Dosage and administration
Vorapaxar has been approved for use in patients with a history of MI and PAD in the US to reduce cardiovascular events.16 The drug is available as 2.5 mg vorapaxar sulfate film-coated tablets (contains 2.08 mg of vorapaxar). The recommended dose is one tablet daily.16,38 Vorapaxar can be used with aspirin and/or clopidogrel based on standards of care.16 There is a lack of clinical data in use of vorapaxar with other antiplatelet drugs or as monotherapy.

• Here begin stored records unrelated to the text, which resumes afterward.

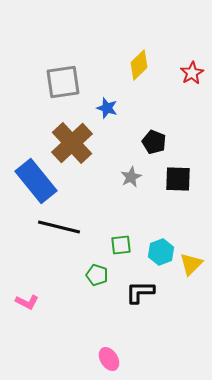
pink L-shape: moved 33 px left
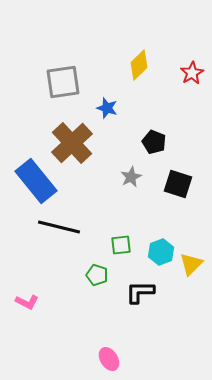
black square: moved 5 px down; rotated 16 degrees clockwise
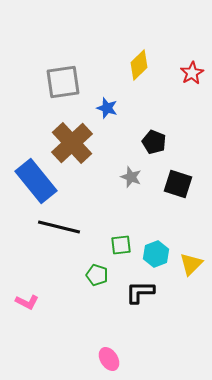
gray star: rotated 25 degrees counterclockwise
cyan hexagon: moved 5 px left, 2 px down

Renal impairment or mild-to-moderate hepatic impairment (Child-Pugh Class A or B) does not require dosage adjustment when using vorapaxar.16,20 In patients with severe hepatic impairment (Child-Pugh Class C), vorapaxar use should be avoided.16,21 Vorapaxar is contraindicated in patients with a history of stroke, transient ischemic attack, ICH, or active bleeding.16
Because the risk of recurrent ischemic complications among patients with established CAD continues to be high, newer antithrombotic agents continue to be developed with an aim to further optimize the risk. Vorapaxar, when used in patients with cardiovascular diseases who were receiving standard therapy, reduced the risk of cardiovascular events. However, such benefits came with increased risk of bleeding, which appeared to offset the benefits. The use of vorapaxar has not been incorporated into any treatment guidelines to date. The decision in using vorapaxar should be based on careful balance of individual patients’ bleeding risk and the further cardiovascular benefits that they may get. If patients experienced recurrent ischemic events despite optimal standard of therapy, then vorapaxar should be considered with close monitoring of bleeding complications.
Vorapaxar is a selective and competitive PAR-1 antagonist that inhibits thrombin-induced platelet aggregation. In patients with recent ACS, vorapaxar, when added to standard therapy, did not reduce the composite cardiovascular end point. In contrary, in a study of secondary prevention for patients with cardiovascular diseases, vorapaxar reduced the risk of cardiovascular death or ischemic events (MI, stroke) in patients with stable atherosclerosis who were receiving standard therapy. Vorapaxar is approved in the US for use with aspirin and/or clopidogrel in the secondary prevention of thrombogenic cardiovascular events in stable patients with PAD or a history of MI. Vorapaxar increases risk of bleeding. The manufacturer and the US Food and Drug Administration both indicated that the use in individuals who have an increase in bleeding risk, including elderly patients and patients with low body weight, requires caution.16,39,40 It is essential to balance individual patient’s bleeding risk to any further cardiovascular benefits that they may get. Future investigation is also needed to evaluate the use of vorapaxar with newer antiplatelet agents such as ticagrelor or cangrelor, as well as its role as monotherapy.
The author reports no conflicts of interest in this work.